Early Buddhism was, as we have already shown, vehemently opposed, not only to all sacerdotalism, but to all merely external ritualistic and ceremonial observances. It swept away the whole Vedic ritual—the whole sacrificial system of the Brāhmans; it rejected all penitential austerities and painful bodily mortifications; it denounced every form of superstition, idolatry, and priestcraft; it maintained that to lead a life of purity and high morality was better than all the forms and ceremonies of religion.

But the very vehemence of its opposition tended to bring about a reaction. Indeed, the history of all religious movements proves that the teaching of extreme doctrines of any kind is almost invariably followed by a Nemesis, though the teacher of them may himself not live to see it.

At the outset a reformer of the ultra type is sure to gain adherents by his enthusiasm and earnestness, as well as by his ardour in condemning abuses, but a time is almost certain to come when his followers will themselves lapse into the identical practices which it was his great object to denounce.
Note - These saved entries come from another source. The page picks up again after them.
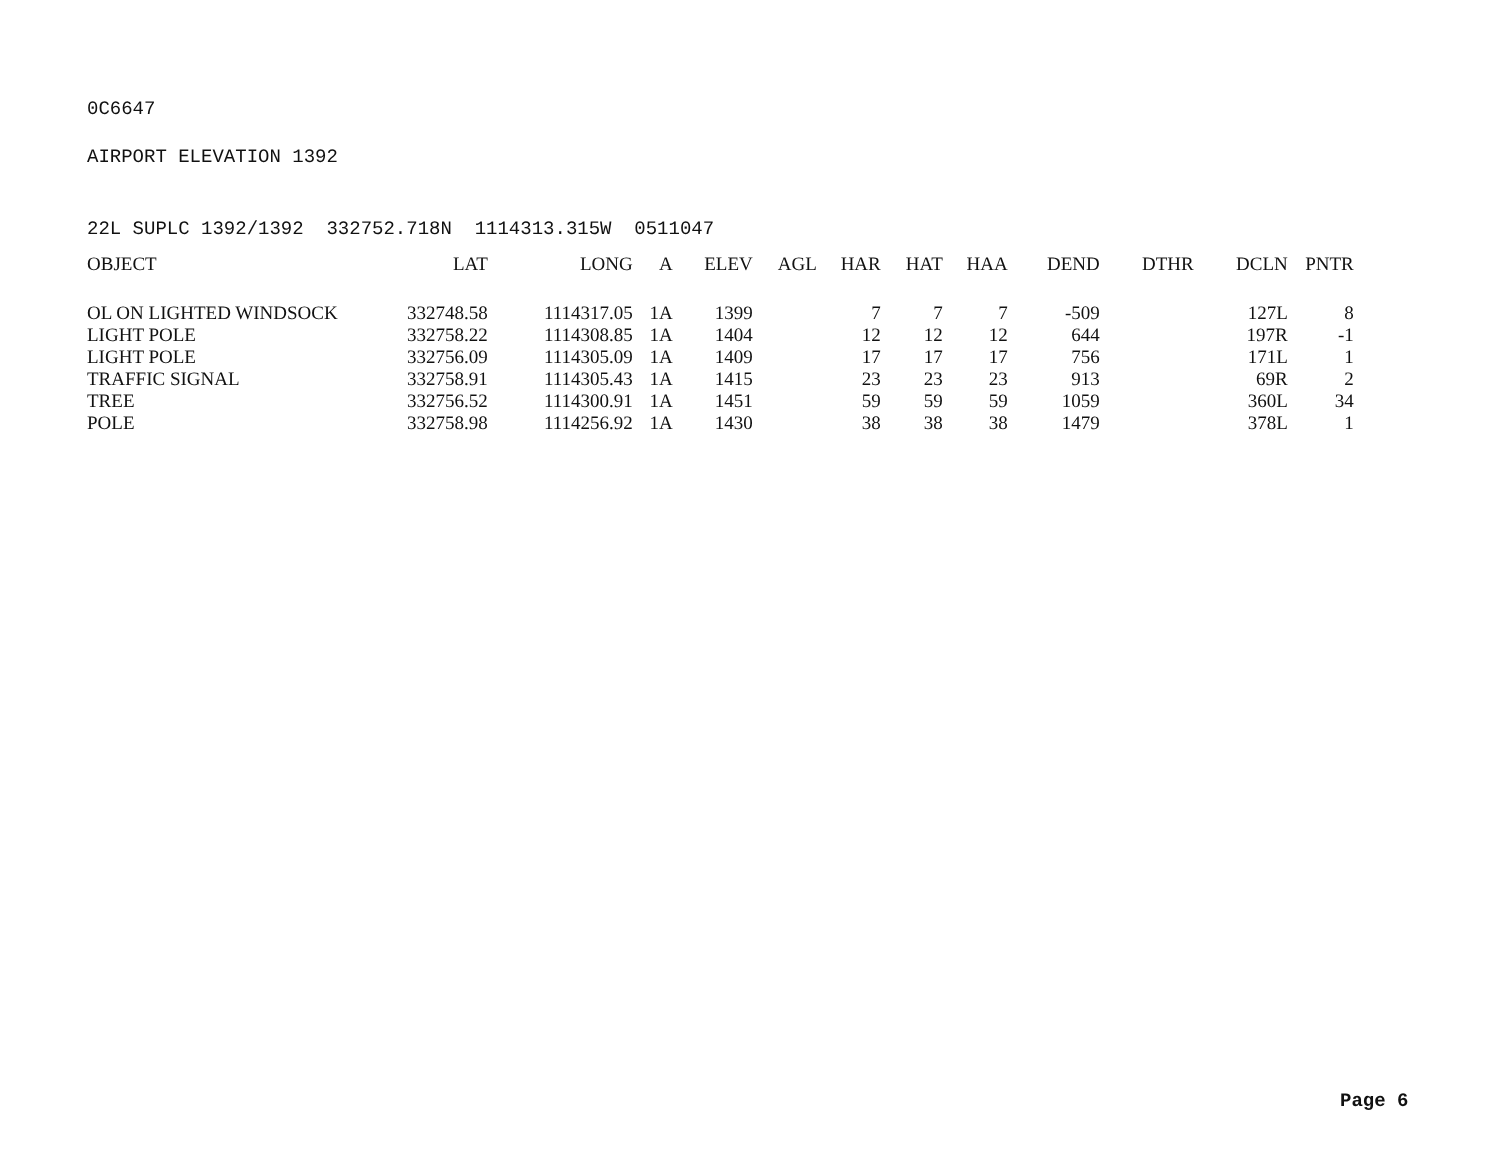0C6647
AIRPORT ELEVATION 1392
22L SUPLC 1392/1392 332752.718N 1114313.315W 0511047
| OBJECT | LAT | LONG | A | ELEV | AGL | HAR | HAT | HAA | DEND | DTHR | DCLN | PNTR |
| --- | --- | --- | --- | --- | --- | --- | --- | --- | --- | --- | --- | --- |
| OL ON LIGHTED WINDSOCK | 332748.58 | 1114317.05 | 1A | 1399 | | 7 | 7 | 7 | -509 | | 127L | 8 |
| LIGHT POLE | 332758.22 | 1114308.85 | 1A | 1404 | | 12 | 12 | 12 | 644 | | 197R | -1 |
| LIGHT POLE | 332756.09 | 1114305.09 | 1A | 1409 | | 17 | 17 | 17 | 756 | | 171L | 1 |
| TRAFFIC SIGNAL | 332758.91 | 1114305.43 | 1A | 1415 | | 23 | 23 | 23 | 913 | | 69R | 2 |
| TREE | 332756.52 | 1114300.91 | 1A | 1451 | | 59 | 59 | 59 | 1059 | | 360L | 34 |
| POLE | 332758.98 | 1114256.92 | 1A | 1430 | | 38 | 38 | 38 | 1479 | | 378L | 1 |
Page 6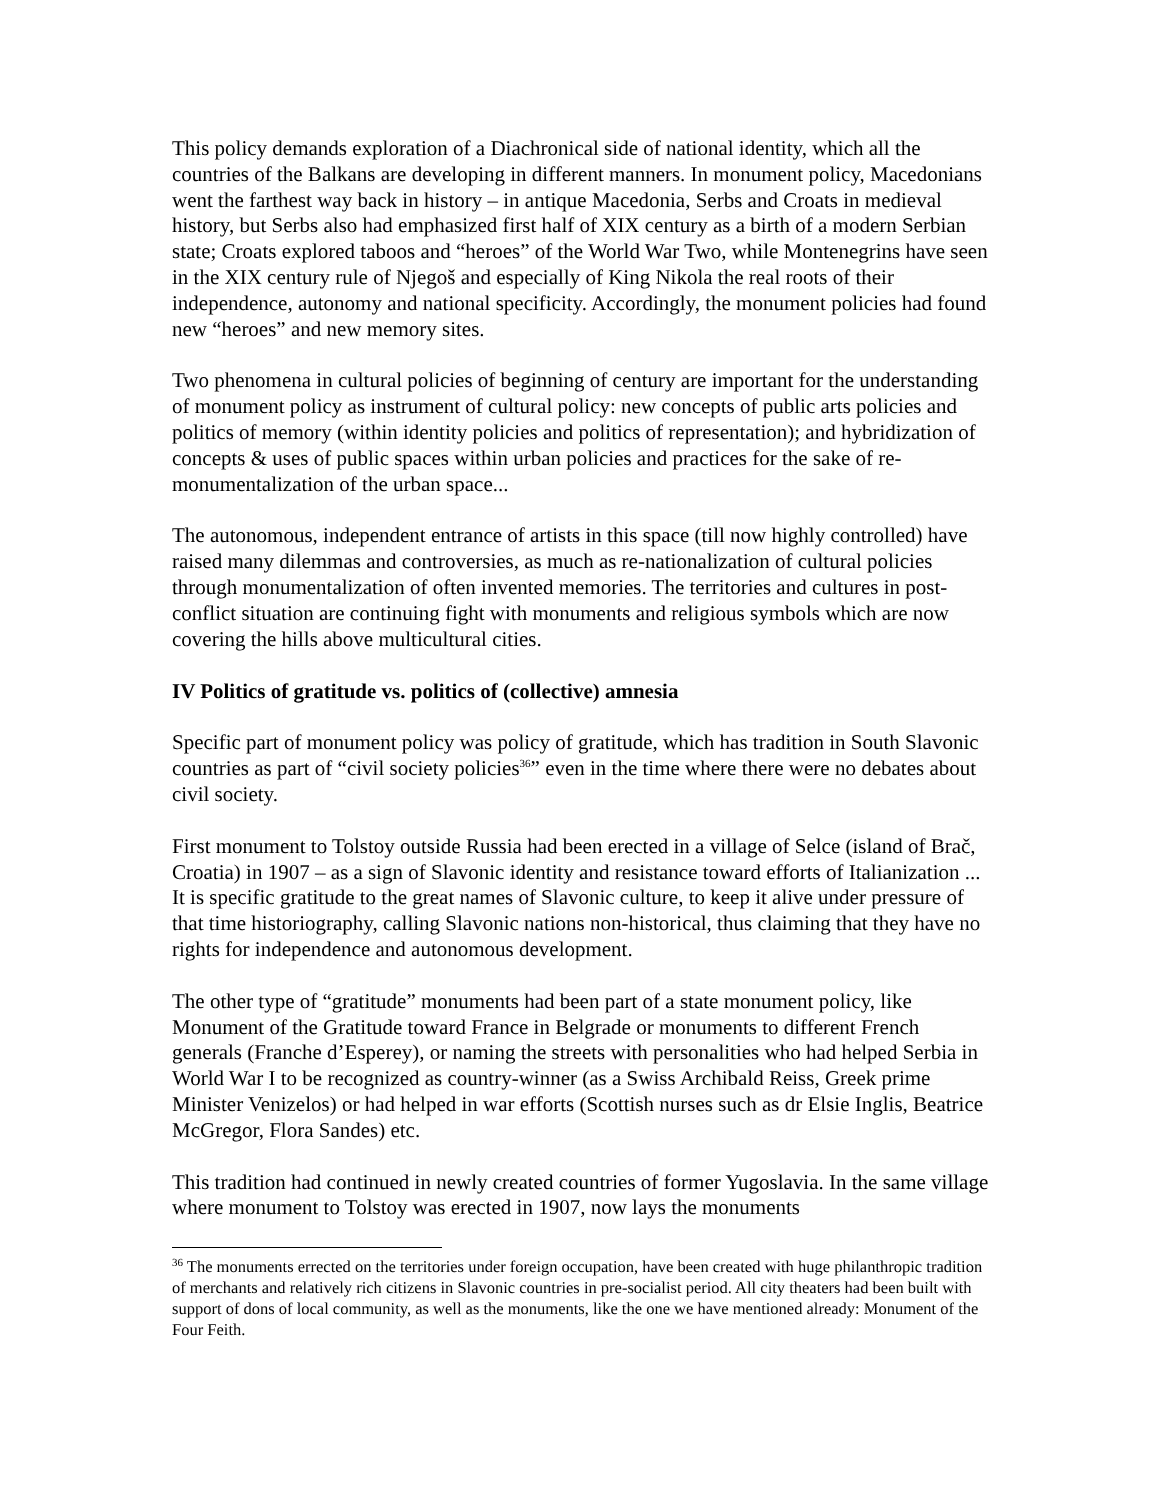This policy demands exploration of a Diachronical side of national identity, which all the countries of the Balkans are developing in different manners. In monument policy, Macedonians went the farthest way back in history – in antique Macedonia, Serbs and Croats in medieval history, but Serbs also had emphasized first half of XIX century as a birth of a modern Serbian state; Croats explored taboos and “heroes” of the World War Two, while Montenegrins have seen in the XIX century rule of Njegoš and especially of King Nikola the real roots of their independence, autonomy and national specificity. Accordingly, the monument policies had found new “heroes” and new memory sites.
Two phenomena in cultural policies of beginning of century are important for the understanding of monument policy as instrument of cultural policy: new concepts of public arts policies and politics of memory (within identity policies and politics of representation); and hybridization of concepts & uses of public spaces within urban policies and practices for the sake of re-monumentalization of the urban space...
The autonomous, independent entrance of artists in this space (till now highly controlled) have raised many dilemmas and controversies, as much as re-nationalization of cultural policies through monumentalization of often invented memories. The territories and cultures in post-conflict situation are continuing fight with monuments and religious symbols which are now covering the hills above multicultural cities.
IV Politics of gratitude vs. politics of (collective) amnesia
Specific part of monument policy was policy of gratitude, which has tradition in South Slavonic countries as part of “civil society policies<sup>36</sup>” even in the time where there were no debates about civil society.
First monument to Tolstoy outside Russia had been erected in a village of Selce (island of Brač, Croatia) in 1907 – as a sign of Slavonic identity and resistance toward efforts of Italianization ... It is specific gratitude to the great names of Slavonic culture, to keep it alive under pressure of that time historiography, calling Slavonic nations non-historical, thus claiming that they have no rights for independence and autonomous development.
The other type of “gratitude” monuments had been part of a state monument policy, like Monument of the Gratitude toward France in Belgrade or monuments to different French generals (Franche d’Esperey), or naming the streets with personalities who had helped Serbia in World War I to be recognized as country-winner (as a Swiss Archibald Reiss, Greek prime Minister Venizelos) or had helped in war efforts (Scottish nurses such as dr Elsie Inglis, Beatrice McGregor, Flora Sandes) etc.
This tradition had continued in newly created countries of former Yugoslavia. In the same village where monument to Tolstoy was erected in 1907, now lays the monuments
<sup>36</sup> The monuments errected on the territories under foreign occupation, have been created with huge philanthropic tradition of merchants and relatively rich citizens in Slavonic countries in pre-socialist period. All city theaters had been built with support of dons of local community, as well as the monuments, like the one we have mentioned already: Monument of the Four Feith.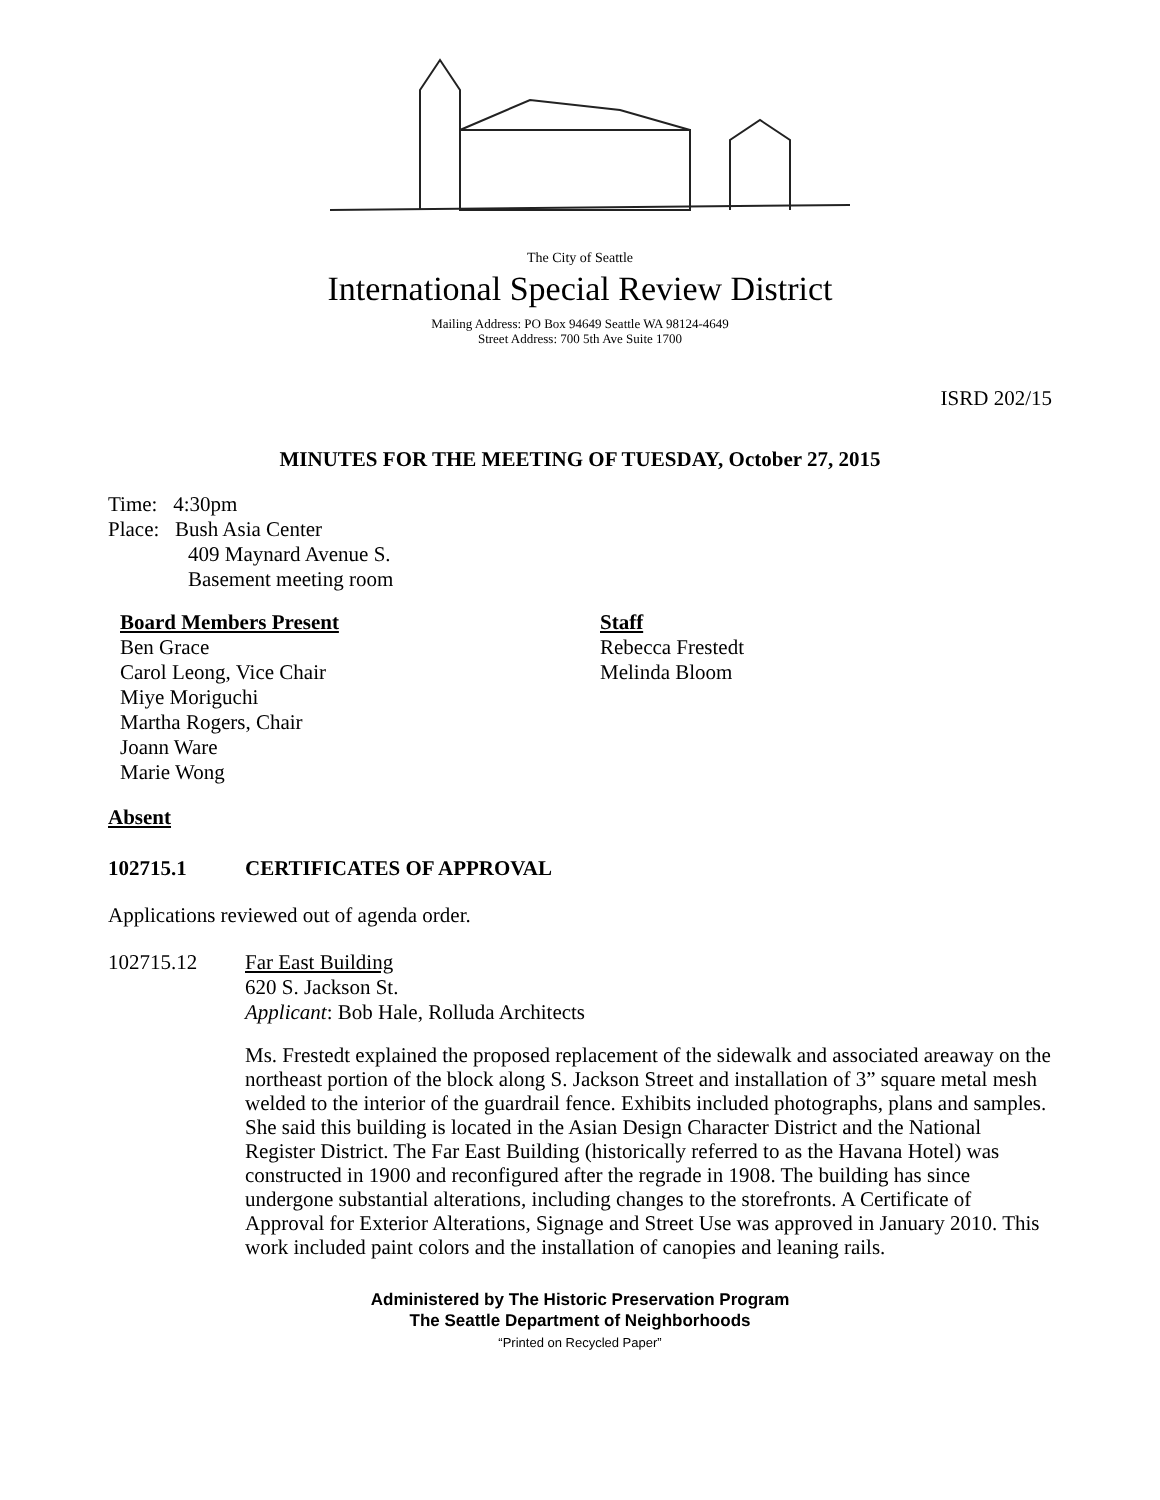The City of Seattle
International Special Review District
Mailing Address: PO Box 94649 Seattle WA 98124-4649
Street Address: 700 5th Ave Suite 1700
ISRD 202/15
MINUTES FOR THE MEETING OF TUESDAY, October 27, 2015
Time: 4:30pm
Place: Bush Asia Center
409 Maynard Avenue S.
Basement meeting room
Board Members Present
Ben Grace
Carol Leong, Vice Chair
Miye Moriguchi
Martha Rogers, Chair
Joann Ware
Marie Wong
Staff
Rebecca Frestedt
Melinda Bloom
Absent
102715.1 CERTIFICATES OF APPROVAL
Applications reviewed out of agenda order.
102715.12 Far East Building
620 S. Jackson St.
Applicant: Bob Hale, Rolluda Architects
Ms. Frestedt explained the proposed replacement of the sidewalk and associated areaway on the northeast portion of the block along S. Jackson Street and installation of 3” square metal mesh welded to the interior of the guardrail fence. Exhibits included photographs, plans and samples. She said this building is located in the Asian Design Character District and the National Register District. The Far East Building (historically referred to as the Havana Hotel) was constructed in 1900 and reconfigured after the regrade in 1908. The building has since undergone substantial alterations, including changes to the storefronts. A Certificate of Approval for Exterior Alterations, Signage and Street Use was approved in January 2010. This work included paint colors and the installation of canopies and leaning rails.
Administered by The Historic Preservation Program
The Seattle Department of Neighborhoods
“Printed on Recycled Paper”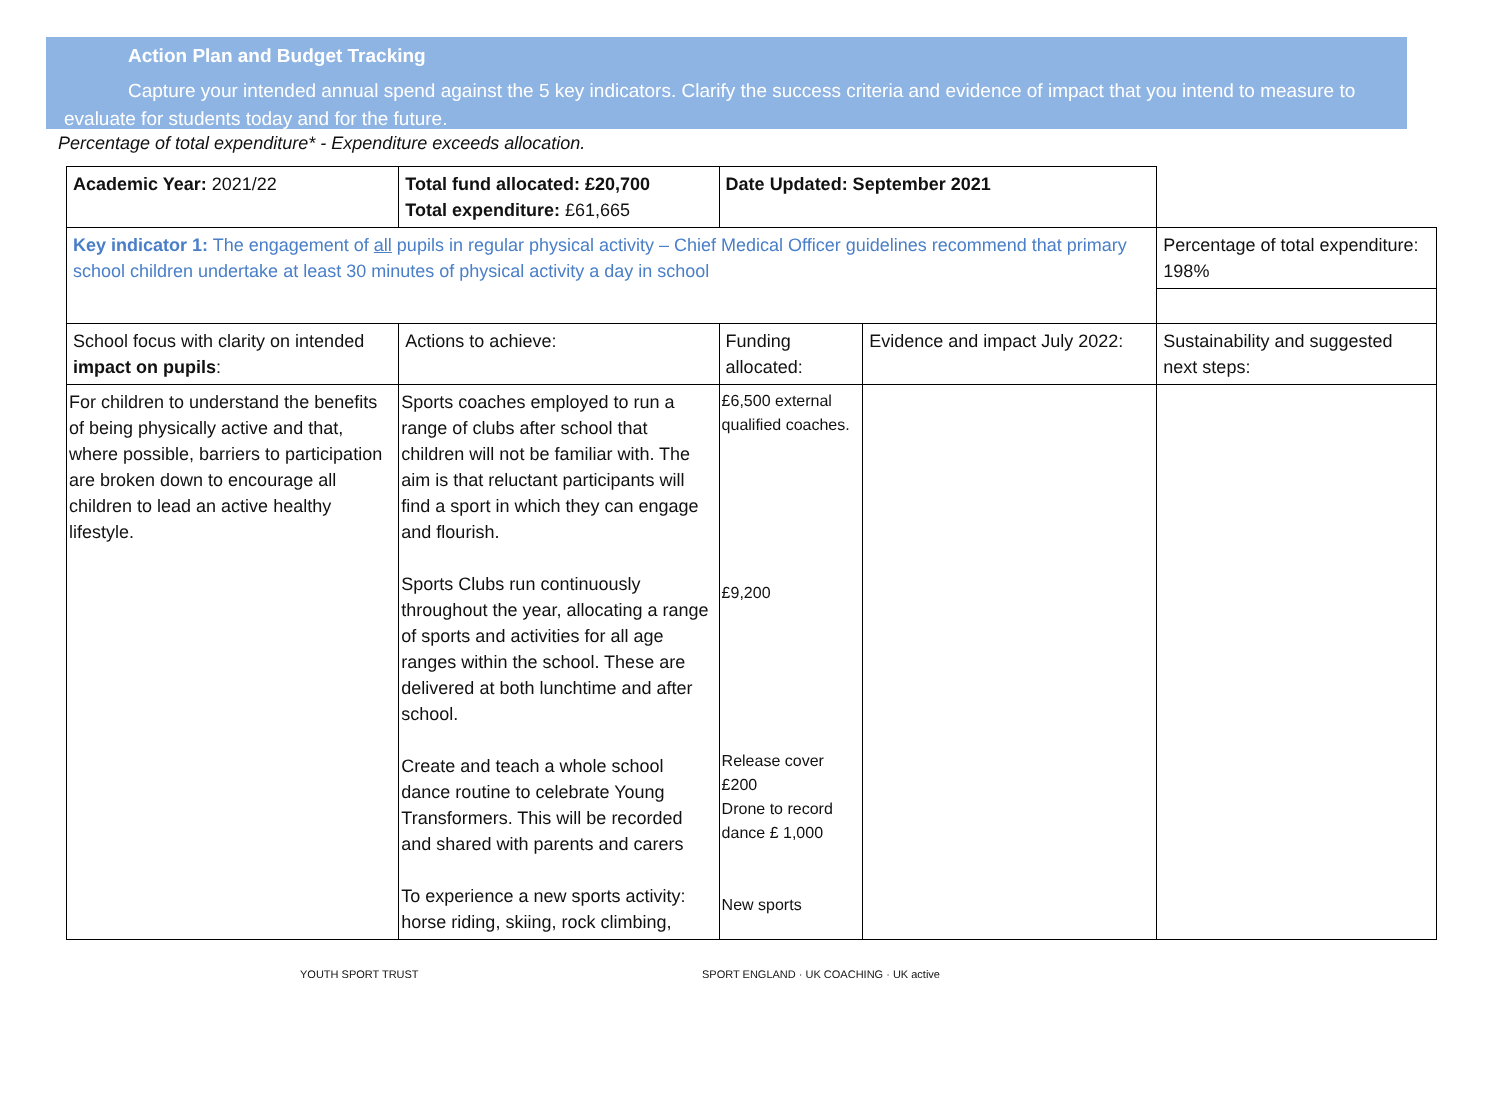Action Plan and Budget Tracking
Capture your intended annual spend against the 5 key indicators. Clarify the success criteria and evidence of impact that you intend to measure to evaluate for students today and for the future.
Percentage of total expenditure* - Expenditure exceeds allocation.
| Academic Year: 2021/22 | Total fund allocated: £20,700 Total expenditure: £61,665 | Date Updated: September 2021 | | |
| Key indicator 1: The engagement of all pupils in regular physical activity – Chief Medical Officer guidelines recommend that primary school children undertake at least 30 minutes of physical activity a day in school | | | | Percentage of total expenditure: 198% |
| School focus with clarity on intended impact on pupils : | Actions to achieve: | Funding allocated: | Evidence and impact July 2022: | Sustainability and suggested next steps: |
| For children to understand the benefits of being physically active and that, where possible, barriers to participation are broken down to encourage all children to lead an active healthy lifestyle. | Sports coaches employed to run a range of clubs after school that children will not be familiar with. The aim is that reluctant participants will find a sport in which they can engage and flourish. Sports Clubs run continuously throughout the year, allocating a range of sports and activities for all age ranges within the school. These are delivered at both lunchtime and after school. Create and teach a whole school dance routine to celebrate Young Transformers. This will be recorded and shared with parents and carers To experience a new sports activity: horse riding, skiing, rock climbing, | £6,500 external qualified coaches. £9,200 Release cover £200 Drone to record dance £ 1,000 New sports | | |
YOUTH SPORT TRUST SPORT ENGLAND · UK COACHING · UK active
At all events, it is well known that in the present day the Buddha’s followers have invented a mass of complicated forms and ceremonies wholly out of keeping and incompatible with the purer and simpler system which he himself sought to establish.

In point of fact the Buddha in promulgating his creed did not take into account the impossibility of eradicating certain deep-seated cravings inherent in human nature, which every religion aiming at general acceptance must reckon with and satisfy:—for example, the craving for the visible, for the audible, and for the tangible; the craving for some concrete impersonation of infinite goodness and power; the craving for freedom from personal responsibility and for its transference to a priesthood; the craving for deliverance from the pains and penalties of sin; the craving for an infallible guide in all matters of faith and doctrine.

Later Buddhism, on the other hand, set itself to satisfy these longings—these ineradicable yearnings of the human heart. It felt that it could not establish itself on a firm foundation without hierarchical organizations, and it could not maintain these without external forms, ceremonies, and ritual observances. It therefore turned the simple monastic brotherhood into a caste of priests, and it attracted and gratified the senses of unthinking multitudes by a great variety of religious rites, usages, and symbols, many of which are quite unique, while nearly all are accompanied with superstitious practices implying an amount of ignorance and credulity on the part of the people, quite unparalleled.

This corrupt phase of Buddhism is especially dominant in Tibet, Mongolia, and Northern countries. In real truth it might be affirmed of every Buddhist in Tibet that religious superstition colours all his thoughts, words, and deeds. It is interwoven with the tissue of his daily life, and is part and parcel of his worldly occupations. It is equally part and parcel of the national life, and enters into every Government transaction. Furthermore, it is fostered by art and science, and ministered to by painting and sculpture. Nay, it is stamped on Nature itself. It is impressed on rocks, stones, and trees. It finds its way to the summit of snow-clad mountains, to the recesses of inaccessible ravines, and to the extremities of remote deserts.

To crown all, it might be affirmed that in Tibet religious superstition goes on by machinery, quite independently of the human will. It is kept in continual activity, night and day, by the flapping of flags, and by the revolution of innumerable wheels and cylinders, which are acted on by the forces of wind and water.

It may easily, therefore, be imagined that to give an exhaustive account of all the ceremonies and superstitious practices of Tibetan, or, as it may be called, Lāmistic Buddhism, would require the command of unlimited time. They have been treated of by Koeppen in his second volume, and by Schlagintweit in his ‘Buddhism in Tibet,’ and have been illustrated by descriptions in Huc’s travels[136], in Markham’s account of the travels of Bogle, Turner, and Manning, and in the recent narrative of Mr. Sarat Chandra Dās’ Journey. All I can attempt is to give a concise account of some of the chief Lāmistic observances, taking the books just named as my authorities, and adding whatever information I have been able to collect myself from other sources, while travelling in Buddhist countries.